→ RECORDS FOR PROCESSING:
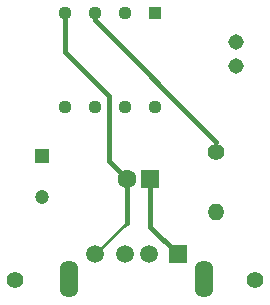
<source format=gbr>
%TF.GenerationSoftware,KiCad,Pcbnew,7.0.8*%
%TF.CreationDate,2024-10-30T19:07:13-07:00*%
%TF.ProjectId,ECE196Team13_2,45434531-3936-4546-9561-6d31335f322e,rev?*%
%TF.SameCoordinates,Original*%
%TF.FileFunction,Copper,L2,Bot*%
%TF.FilePolarity,Positive*%
%FSLAX46Y46*%
G04 Gerber Fmt 4.6, Leading zero omitted, Abs format (unit mm)*
G04 Created by KiCad (PCBNEW 7.0.8) date 2024-10-30 19:07:13*
%MOMM*%
%LPD*%
G01*
G04 APERTURE LIST*
%TA.AperFunction,ComponentPad*%
%ADD10C,1.400000*%
%TD*%
%TA.AperFunction,ComponentPad*%
%ADD11R,1.600000X1.600000*%
%TD*%
%TA.AperFunction,ComponentPad*%
%ADD12C,1.600000*%
%TD*%
%TA.AperFunction,ComponentPad*%
%ADD13C,1.200000*%
%TD*%
%TA.AperFunction,ComponentPad*%
%ADD14R,1.200000X1.200000*%
%TD*%
%TA.AperFunction,ComponentPad*%
%ADD15R,1.508000X1.508000*%
%TD*%
%TA.AperFunction,ComponentPad*%
%ADD16C,1.508000*%
%TD*%
%TA.AperFunction,ComponentPad*%
%ADD17O,1.575000X3.150000*%
%TD*%
%TA.AperFunction,ComponentPad*%
%ADD18O,1.400000X1.400000*%
%TD*%
%TA.AperFunction,ComponentPad*%
%ADD19R,1.130000X1.130000*%
%TD*%
%TA.AperFunction,ComponentPad*%
%ADD20C,1.130000*%
%TD*%
%TA.AperFunction,ComponentPad*%
%ADD21C,1.308000*%
%TD*%
%TA.AperFunction,Conductor*%
%ADD22C,0.400000*%
%TD*%
%TA.AperFunction,Conductor*%
%ADD23C,0.250000*%
%TD*%
G04 APERTURE END LIST*
D10*
%TO.P,A2,1,Pin_1*%
%TO.N,Net-(A2-Pin_1)*%
X139475000Y-128450000D03*
%TD*%
%TO.P,A1,1,Pin_1*%
%TO.N,Net-(A1-Pin_1)*%
X159850000Y-128450000D03*
%TD*%
D11*
%TO.P,C1,1*%
%TO.N,Net-(I1-VCC)*%
X150955113Y-119875000D03*
D12*
%TO.P,C1,2*%
%TO.N,Net-(I1-GND)*%
X148955113Y-119875000D03*
%TD*%
D13*
%TO.P,C3,N*%
%TO.N,Net-(A2-Pin_1)*%
X141750000Y-121475000D03*
D14*
%TO.P,C3,P*%
%TO.N,Net-(C3-PadP)*%
X141750000Y-117975000D03*
%TD*%
D15*
%TO.P,I1,1,VCC*%
%TO.N,Net-(I1-VCC)*%
X153305750Y-126287500D03*
D16*
%TO.P,I1,2,D-*%
%TO.N,unconnected-(I1-D--Pad2)*%
X150805750Y-126287500D03*
%TO.P,I1,3,D+*%
%TO.N,unconnected-(I1-D+-Pad3)*%
X148805750Y-126287500D03*
%TO.P,I1,4,GND*%
%TO.N,Net-(I1-GND)*%
X146305750Y-126287500D03*
D17*
%TO.P,I1,S1,SHIELD*%
%TO.N,unconnected-(I1-SHIELD-PadS1)*%
X155505750Y-128387500D03*
%TO.P,I1,S2,SHIELD__1*%
%TO.N,unconnected-(I1-SHIELD__1-PadS2)*%
X144105750Y-128387500D03*
%TD*%
D10*
%TO.P,R1,1*%
%TO.N,Net-(A1-Pin_1)*%
X156550000Y-117645000D03*
D18*
%TO.P,R1,2*%
%TO.N,Net-(I1-GND)*%
X156550000Y-122725000D03*
%TD*%
D19*
%TO.P,U1,1,NULL*%
%TO.N,Net-(C2-Pad2)*%
X151345000Y-105890000D03*
D20*
%TO.P,U1,2,-*%
%TO.N,Net-(I1-GND)*%
X148805000Y-105890000D03*
%TO.P,U1,3,+*%
%TO.N,Net-(A1-Pin_1)*%
X146265000Y-105890000D03*
%TO.P,U1,4,V-*%
%TO.N,Net-(I1-GND)*%
X143725000Y-105890000D03*
%TO.P,U1,5,NULL*%
%TO.N,unconnected-(U1-NULL-Pad5)*%
X143725000Y-113830000D03*
%TO.P,U1,6*%
%TO.N,Net-(C3-PadP)*%
X146265000Y-113830000D03*
%TO.P,U1,7,V+*%
%TO.N,Net-(I1-VCC)*%
X148805000Y-113830000D03*
%TO.P,U1,8*%
%TO.N,Net-(C2-Pad1)*%
X151345000Y-113830000D03*
%TD*%
D21*
%TO.P,C2,1*%
%TO.N,Net-(C2-Pad1)*%
X158235000Y-110310000D03*
%TO.P,C2,2*%
%TO.N,Net-(C2-Pad2)*%
X158235000Y-108310000D03*
%TD*%
D22*
%TO.N,Net-(A1-Pin_1)*%
X146265000Y-106465000D02*
X156550000Y-116750000D01*
D23*
X156550000Y-116750000D02*
X156550000Y-117645000D01*
X146265000Y-105890000D02*
X146265000Y-106465000D01*
D22*
%TO.N,Net-(I1-VCC)*%
X150955113Y-119875000D02*
X150955113Y-123936863D01*
X150955113Y-123936863D02*
X153305750Y-126287500D01*
%TO.N,Net-(I1-GND)*%
X148955113Y-119875000D02*
X148955113Y-123638137D01*
X147450000Y-112925000D02*
X147450000Y-118369887D01*
D23*
X148955113Y-123638137D02*
X146305750Y-126287500D01*
D22*
X147450000Y-118369887D02*
X148955113Y-119875000D01*
X143725000Y-109200000D02*
X147450000Y-112925000D01*
X143725000Y-105890000D02*
X143725000Y-109200000D01*
%TD*%
M02*

</source>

→ PROBLEM TO WORK ON: In your copy of the records, include no pictures; repeat everything else exactly.

→ TASK OUTPUT:
<source format=gbr>
%TF.GenerationSoftware,KiCad,Pcbnew,7.0.8*%
%TF.CreationDate,2024-10-30T19:07:13-07:00*%
%TF.ProjectId,ECE196Team13_2,45434531-3936-4546-9561-6d31335f322e,rev?*%
%TF.SameCoordinates,Original*%
%TF.FileFunction,Copper,L2,Bot*%
%TF.FilePolarity,Positive*%
%FSLAX46Y46*%
G04 Gerber Fmt 4.6, Leading zero omitted, Abs format (unit mm)*
G04 Created by KiCad (PCBNEW 7.0.8) date 2024-10-30 19:07:13*
%MOMM*%
%LPD*%
G01*
G04 APERTURE LIST*
%TA.AperFunction,ComponentPad*%
%ADD10C,1.400000*%
%TD*%
%TA.AperFunction,ComponentPad*%
%ADD11R,1.600000X1.600000*%
%TD*%
%TA.AperFunction,ComponentPad*%
%ADD12C,1.600000*%
%TD*%
%TA.AperFunction,ComponentPad*%
%ADD13C,1.200000*%
%TD*%
%TA.AperFunction,ComponentPad*%
%ADD14R,1.200000X1.200000*%
%TD*%
%TA.AperFunction,ComponentPad*%
%ADD15R,1.508000X1.508000*%
%TD*%
%TA.AperFunction,ComponentPad*%
%ADD16C,1.508000*%
%TD*%
%TA.AperFunction,ComponentPad*%
%ADD17O,1.575000X3.150000*%
%TD*%
%TA.AperFunction,ComponentPad*%
%ADD18O,1.400000X1.400000*%
%TD*%
%TA.AperFunction,ComponentPad*%
%ADD19R,1.130000X1.130000*%
%TD*%
%TA.AperFunction,ComponentPad*%
%ADD20C,1.130000*%
%TD*%
%TA.AperFunction,ComponentPad*%
%ADD21C,1.308000*%
%TD*%
%TA.AperFunction,Conductor*%
%ADD22C,0.400000*%
%TD*%
%TA.AperFunction,Conductor*%
%ADD23C,0.250000*%
%TD*%
G04 APERTURE END LIST*
D10*
%TO.P,A2,1,Pin_1*%
%TO.N,Net-(A2-Pin_1)*%
X139475000Y-128450000D03*
%TD*%
%TO.P,A1,1,Pin_1*%
%TO.N,Net-(A1-Pin_1)*%
X159850000Y-128450000D03*
%TD*%
D11*
%TO.P,C1,1*%
%TO.N,Net-(I1-VCC)*%
X150955113Y-119875000D03*
D12*
%TO.P,C1,2*%
%TO.N,Net-(I1-GND)*%
X148955113Y-119875000D03*
%TD*%
D13*
%TO.P,C3,N*%
%TO.N,Net-(A2-Pin_1)*%
X141750000Y-121475000D03*
D14*
%TO.P,C3,P*%
%TO.N,Net-(C3-PadP)*%
X141750000Y-117975000D03*
%TD*%
D15*
%TO.P,I1,1,VCC*%
%TO.N,Net-(I1-VCC)*%
X153305750Y-126287500D03*
D16*
%TO.P,I1,2,D-*%
%TO.N,unconnected-(I1-D--Pad2)*%
X150805750Y-126287500D03*
%TO.P,I1,3,D+*%
%TO.N,unconnected-(I1-D+-Pad3)*%
X148805750Y-126287500D03*
%TO.P,I1,4,GND*%
%TO.N,Net-(I1-GND)*%
X146305750Y-126287500D03*
D17*
%TO.P,I1,S1,SHIELD*%
%TO.N,unconnected-(I1-SHIELD-PadS1)*%
X155505750Y-128387500D03*
%TO.P,I1,S2,SHIELD__1*%
%TO.N,unconnected-(I1-SHIELD__1-PadS2)*%
X144105750Y-128387500D03*
%TD*%
D10*
%TO.P,R1,1*%
%TO.N,Net-(A1-Pin_1)*%
X156550000Y-117645000D03*
D18*
%TO.P,R1,2*%
%TO.N,Net-(I1-GND)*%
X156550000Y-122725000D03*
%TD*%
D19*
%TO.P,U1,1,NULL*%
%TO.N,Net-(C2-Pad2)*%
X151345000Y-105890000D03*
D20*
%TO.P,U1,2,-*%
%TO.N,Net-(I1-GND)*%
X148805000Y-105890000D03*
%TO.P,U1,3,+*%
%TO.N,Net-(A1-Pin_1)*%
X146265000Y-105890000D03*
%TO.P,U1,4,V-*%
%TO.N,Net-(I1-GND)*%
X143725000Y-105890000D03*
%TO.P,U1,5,NULL*%
%TO.N,unconnected-(U1-NULL-Pad5)*%
X143725000Y-113830000D03*
%TO.P,U1,6*%
%TO.N,Net-(C3-PadP)*%
X146265000Y-113830000D03*
%TO.P,U1,7,V+*%
%TO.N,Net-(I1-VCC)*%
X148805000Y-113830000D03*
%TO.P,U1,8*%
%TO.N,Net-(C2-Pad1)*%
X151345000Y-113830000D03*
%TD*%
D21*
%TO.P,C2,1*%
%TO.N,Net-(C2-Pad1)*%
X158235000Y-110310000D03*
%TO.P,C2,2*%
%TO.N,Net-(C2-Pad2)*%
X158235000Y-108310000D03*
%TD*%
D22*
%TO.N,Net-(A1-Pin_1)*%
X146265000Y-106465000D02*
X156550000Y-116750000D01*
D23*
X156550000Y-116750000D02*
X156550000Y-117645000D01*
X146265000Y-105890000D02*
X146265000Y-106465000D01*
D22*
%TO.N,Net-(I1-VCC)*%
X150955113Y-119875000D02*
X150955113Y-123936863D01*
X150955113Y-123936863D02*
X153305750Y-126287500D01*
%TO.N,Net-(I1-GND)*%
X148955113Y-119875000D02*
X148955113Y-123638137D01*
X147450000Y-112925000D02*
X147450000Y-118369887D01*
D23*
X148955113Y-123638137D02*
X146305750Y-126287500D01*
D22*
X147450000Y-118369887D02*
X148955113Y-119875000D01*
X143725000Y-109200000D02*
X147450000Y-112925000D01*
X143725000Y-105890000D02*
X143725000Y-109200000D01*
%TD*%
M02*

</source>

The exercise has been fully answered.